The answers are: a) b - XnY, BO, because in order for the woman to have type O blood, the father must be heterozygous. Also, since he was a hemophiliac, she must have inherited the trait from him even though it is not expressed in her (because she also inherited a normal X chromosome from her mother).

b) c - carrier, because (as above) she has one normal X chromosome and one X chromosome with the hemophilia trait. She is not pure-breeding because her X chromosomes are not identical; she is not heterozygous because she has two X chromosomes; dihybrid refers to two characteristics.

c) d - 1/4, because the cross is XXn by XY; draw the Punnett square and see

d) a - 0, because daughters get an Z chromosome from both the mother and the father, even if they get her Xn, they will also get a normal X from the father, and thus will not exhibit the recessive trait.

e) e - 1/8, because the cross is XXnOO by XYAB and only one of the possible offspring would have type A and have hemophilia (of all the offsprin, the females would be 2 XX type A and 2 XX type B, while the males would be 1 XY A, 1 XY B, 1 XnYA and 1 XnYB. Again, draw the Punnett square to be sure.

f. c - 50%, as mentioned above, 2 of the 4 possible sons would have hemophilia.

Answer 2

OK, this is going to get complicated, but I *refuse* to just give you the answers without explaining them first.

First, we'll start with blood type.
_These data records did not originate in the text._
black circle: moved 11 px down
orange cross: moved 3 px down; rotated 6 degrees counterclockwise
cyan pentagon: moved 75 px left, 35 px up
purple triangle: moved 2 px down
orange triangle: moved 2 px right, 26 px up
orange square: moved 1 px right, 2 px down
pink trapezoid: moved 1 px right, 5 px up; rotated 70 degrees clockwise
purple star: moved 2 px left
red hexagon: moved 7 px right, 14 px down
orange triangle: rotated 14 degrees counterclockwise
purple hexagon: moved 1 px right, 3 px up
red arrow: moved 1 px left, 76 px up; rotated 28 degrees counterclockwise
The daughter was type O, her father was a type B. If her father was homozygous type B, there is no way she could be type O. This means her father was heterozygous (BO).
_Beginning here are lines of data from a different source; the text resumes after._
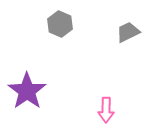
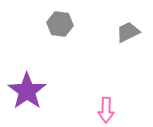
gray hexagon: rotated 15 degrees counterclockwise
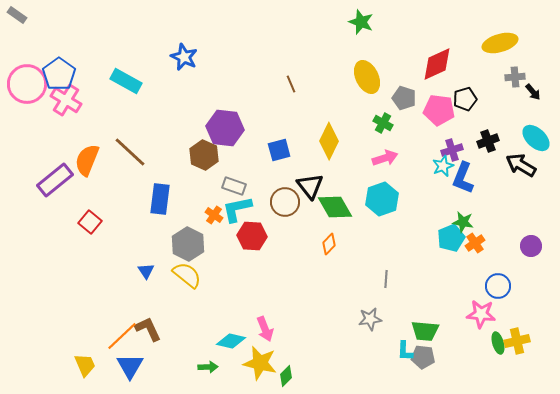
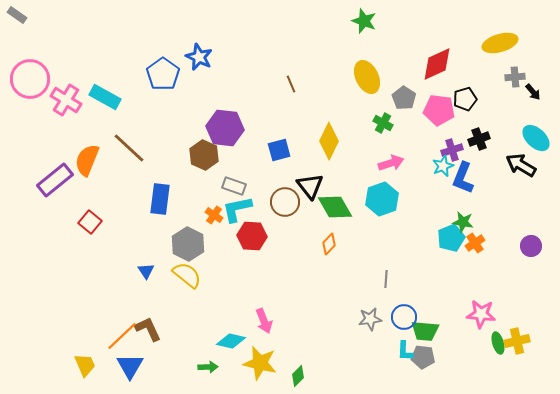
green star at (361, 22): moved 3 px right, 1 px up
blue star at (184, 57): moved 15 px right
blue pentagon at (59, 74): moved 104 px right
cyan rectangle at (126, 81): moved 21 px left, 16 px down
pink circle at (27, 84): moved 3 px right, 5 px up
gray pentagon at (404, 98): rotated 15 degrees clockwise
black cross at (488, 141): moved 9 px left, 2 px up
brown line at (130, 152): moved 1 px left, 4 px up
pink arrow at (385, 158): moved 6 px right, 5 px down
blue circle at (498, 286): moved 94 px left, 31 px down
pink arrow at (265, 329): moved 1 px left, 8 px up
green diamond at (286, 376): moved 12 px right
Next, sex-linked traits. Because the X chromosome is usually longer, traits such as this are usually found there. Because males only have one X chromosome, they are significantly more likely to have the trait. Since hemophilia, in this case, is recessive, the male only needs one "n" while the female needs two. Since the father had the disease, he has ONLY the recessive trait, and therefore only has that to give. As a result, we know the daughter (woman having the kids later) is heterozygous XNXn. We know her husband has normal clotting, so he must be XNY.
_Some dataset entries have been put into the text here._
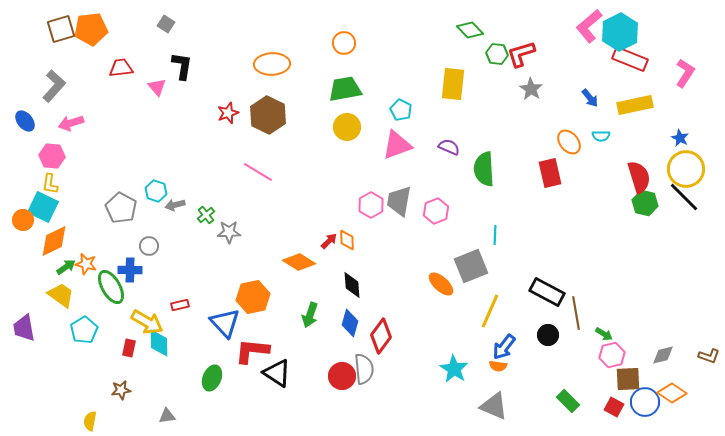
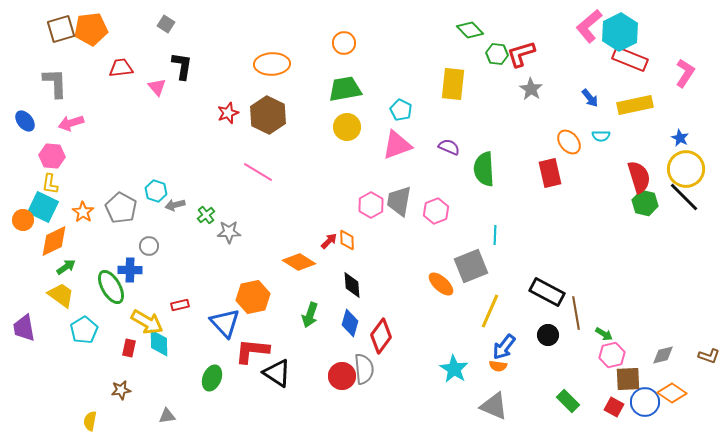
gray L-shape at (54, 86): moved 1 px right, 3 px up; rotated 44 degrees counterclockwise
orange star at (86, 264): moved 3 px left, 52 px up; rotated 20 degrees clockwise
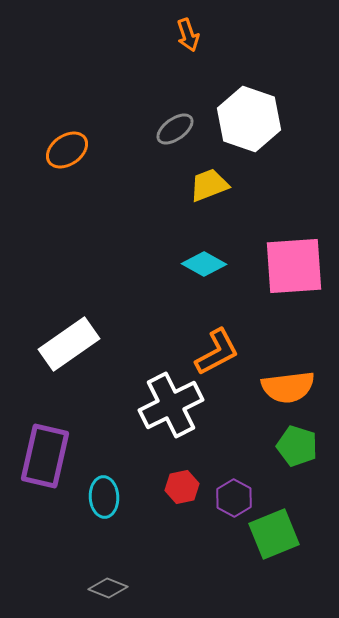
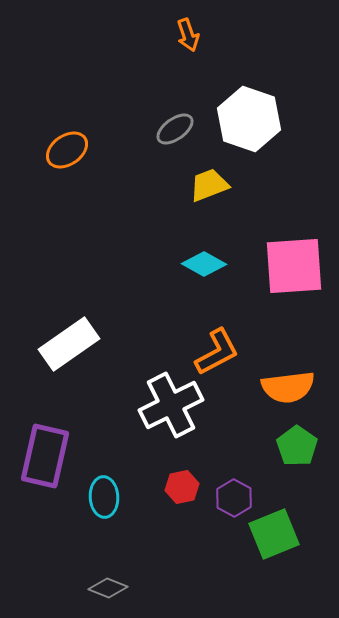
green pentagon: rotated 18 degrees clockwise
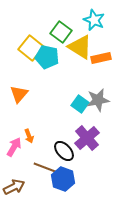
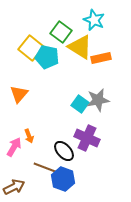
purple cross: rotated 25 degrees counterclockwise
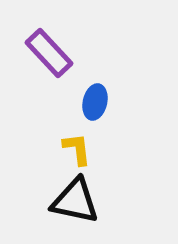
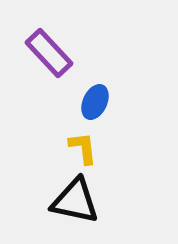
blue ellipse: rotated 12 degrees clockwise
yellow L-shape: moved 6 px right, 1 px up
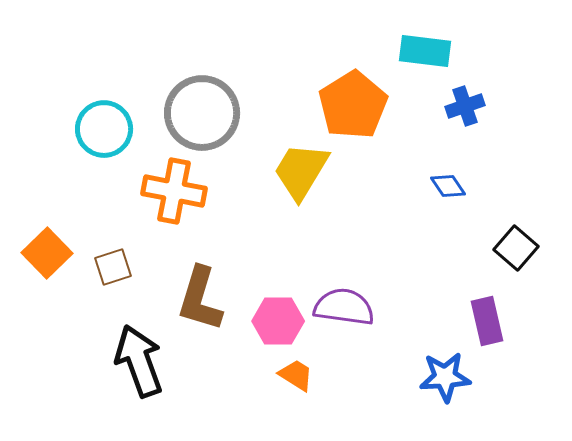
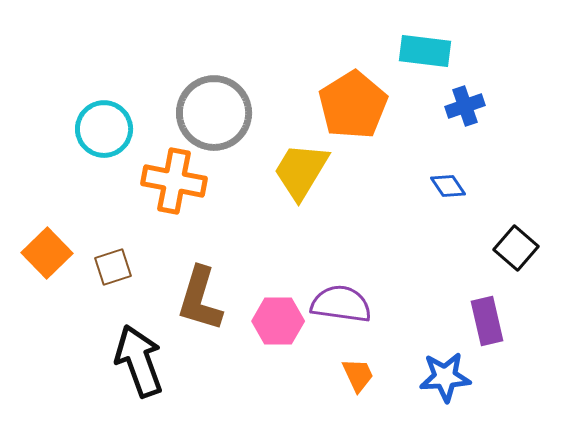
gray circle: moved 12 px right
orange cross: moved 10 px up
purple semicircle: moved 3 px left, 3 px up
orange trapezoid: moved 62 px right; rotated 33 degrees clockwise
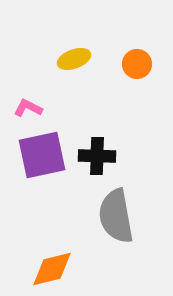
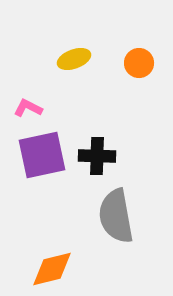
orange circle: moved 2 px right, 1 px up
So we set up a Punnett square:

XN Xn

XN XNXN XNXn

Y XNY XnY

We'll also do one with the blood types:

Io Io

IA IAIo IAIo

IB IBIo IBIo


As for the answers:

1. The father has the disease and type BO blood (D)
2. The woman has one dominant and one recessive allele: she is a carrier (C)
3. They have a 25% chance (D)
4. None of their daugthers will have the disease, however one will be a carrier (A)
5. There is a 50% chance their son will have it, plus a 50% chance he will be type A. .50*.50 = 25% chance (D)
6. According to probability, she has a 50% chance of the son having the trait.


Hope that helps!

Answer 3

you do not say if it incredibly is intercourse-linked, so we''ll anticipate it incredibly is hassle-free Mendelian genetics, then it could be D for dominant, greater effective digits. And d for the first # of digits. Dad could desire to be Dd or DD. mom is dd. little ones could desire to be Dd : dd, 2/4 greater effective, 2/4 wide-spread, for the 1st go. little ones could be all Dd, 4/4 greater effective for the 2d go. however the daughter is wide-spread, dd. So, Dad is Dd. So it incredibly is the 1st one, Dd:Dd, the place there's a 50/50 hazard.